Я слушал. Звуки пропали. Смерзлись в неподвижный ком. Я ждал. И вот со двора донеслись голоса.
— Пошли, пошли, скорее, машина у меня за углом…
— Харри, пошли… Тээт, дай руку…
— Прощай, Марта. Счастливо доехать.
— Спасибо, Маша, прощай.
— Не плачь, скоро на Большой земле будете, хлеба дадут. Сразу-то не накидывайтесь…
— Пошли-пошли, некогда.
— У тебя, Маша, у самой трое. Едем с нами.
— Мы — никуда. Мы каленые, перезимуем…
— Эвон пассажир идет!
— А что, гражданин, поехали? С ветерком довезу!

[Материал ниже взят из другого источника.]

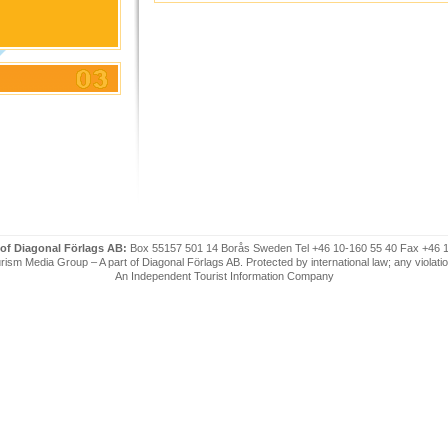
 of Diagonal Förlags AB:
Box 55157 501 14 Borås Sweden Tel +46 10-160 55 40 Fax +46 
ism Media Group – A part of Diagonal Förlags AB. Protected by international law; any violatio
An Independent Tourist Information Company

— Спасибо, мне и здесь хорошо.
— Хорошо!.. Ему хорошо!..
— Прощай, Маша…
— Ребят береги!
Дзиу, дзиу, дзиу…
Где-то на улице, далеко, застучал мотор.
Уехали.
Я видел перед собой лицо Харри, холодное, с прямыми жесткими губами. «Дура, твой хлеб не надо» — или как там он сказал… «Мы не просим». Я вспомнил раздражение, которое порой возникало во мне, когда я проходил мимо него, стройного, сухонького, упрямо не нуждавшегося ни в ком из нас. И я понял, что раздражение мое — не что иное, как признание его превосходства. Мне стало горько, что мы не подружились. Он был чем-то похож на Сережу.
«Мне и тут хорошо». Да, Белый Полушубок так и сказал: «Мне и тут хорошо». Ему хорошо! Всем плохо, а ему хорошо!
Тут я вспомнил мамин наказ. Я выдвинул нижний ящик комода, последний, что остался, и увидел, что он до отказа набит моими старыми игрушками. С трудом я вытащил ящик на середину комнаты.
…В комнате, где на полу тускло мерцали ледяные каточки — когда-то пролили воду, и она тотчас застыла, — в этой комнате я вынимал из ящика игрушку за игрушкой и отбрасывал в сторону. Я собирался расколоть на дрова ящик комода.
С самого дна я поднял картонную коробку. В ней что-то поблескивало. Конфеты? Быть не может! Да, конфеты! И как много!..
Закоченевшими руками я с трудом развернул фантик. На нем лежал черный хлебный катыш.